Their compiler fails to compile (well, at least link) some C programs altogether, and in other cases it produces code that is 150,000x slower than a real C compiler with optimisations turned off (interestingly, the model trained on the real compiler's source code). That's not "not competitive" but "cannot be used in the real world". But even more importantly, the compiler cannot be fixed or evolved. It's bricked (at least as far as today's models' capabilities go). For any kind of software, not being able to improve or fix anything or add any new feature means it's effectively dead.
You could not use it in production even if no other C compiler existed.
As to your latter point, not sure why you think I think business doesn't continue on even with bad employees, of course it does and I didn't say otherwise. But that does not mean they're doing a good job, those two are orthogonal concepts.
And I'm not sure how we even got to this, the original point was that I personally as a dev can physically see PM productivity increasing with AI, even as other devs in this thread seem not to. For a competent PM, a tool that automates a detailed first draft fundamentally changes the psychology of ticket creation. If your argument is just "bad PMs will still be bad," then sure, I agree, but that doesn't really engage with how the tooling changes the workflow for everyone else.
- John Carmack embedded a C compiler and interpreter/runtime into Quake back in the mid 1990s as a scripting language! It was that efficient that it could be used in a real time 3D shooter. That's a solo effort as a minor component of a much larger piece of software.
- I've seen university CS courses hand out "implement a C compiler" as a homework / project exercise for students. It's not particularly difficult.

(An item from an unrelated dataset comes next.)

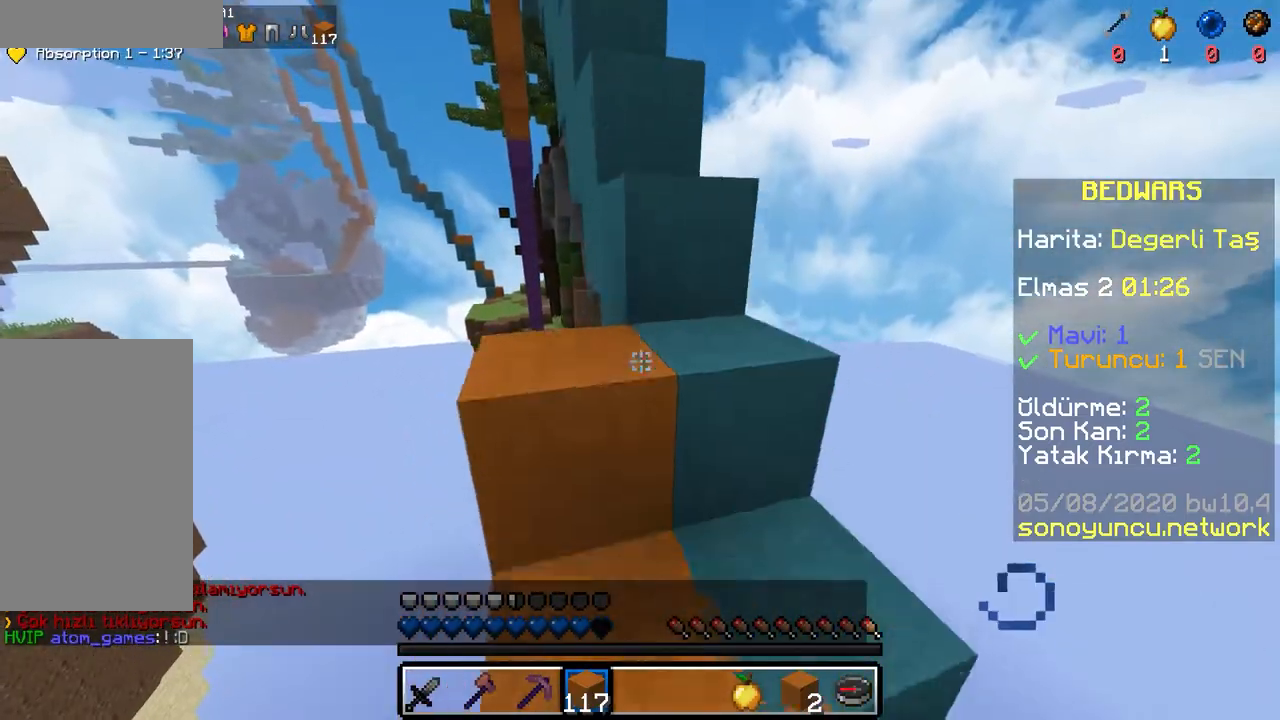
{"keys": ["a", "w"], "mouse": [], "events": [[33, "mouse_right", "up"], [150, "space", "down"], [183, "w", "up"], [217, "mouse_right", "down"], [217, "w", "down"], [283, "a", "down"], [317, "mouse_right", "up"], [400, "space", "up"]]}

Sure, a modern C compiler like GCC has to handle inline assembly, various extensions, pragmas, intrinsics, etc... but like you said, all of those are thoroughly documented and have open source implementations to reference.
Similarly, the Rust compiler is implemented in Rust and could be used as an idiomatic reference for a generic compiler framework with input handling, parsing, intermediate representations, and so forth.
I would bet that those things are also true of at least one expensive commercial C compiler.
Uh. We're not talking about knowing what good is, which is completely irrelevant to anything in this thread. You made a claim without qualification about what it is more likely for PMs to do. I can't tell if you've lost the chain or are engaging in some kind of motte and bailey fallacy. Either way it's a bad sign for this conversation.
I'm going to summarize the threads so far. I hope it highlights why what you've said sounds so silly:
Someone: "I see X failing to do Y."
You: "X definitely do Y. Why would you think that X aren't doing Y? Doing Y is the obvious thing for X to do."
Someone: "I literally am seeing it happen right now."
You: "Well then those X are bad."
Someone: "Yeah, no shit. They just said as much."
You: "But most X would do Y."
Someone: "In my experience that is false."
Someone else: "Mine too."
Someone else: "Mine as well."
Someone else: "Same."
You: "The bad ones shouldn't have their jobs."
Someone: "They do though."
You: "But we can tell which ones are the bad ones."
Someone: "Bartender, another drink please."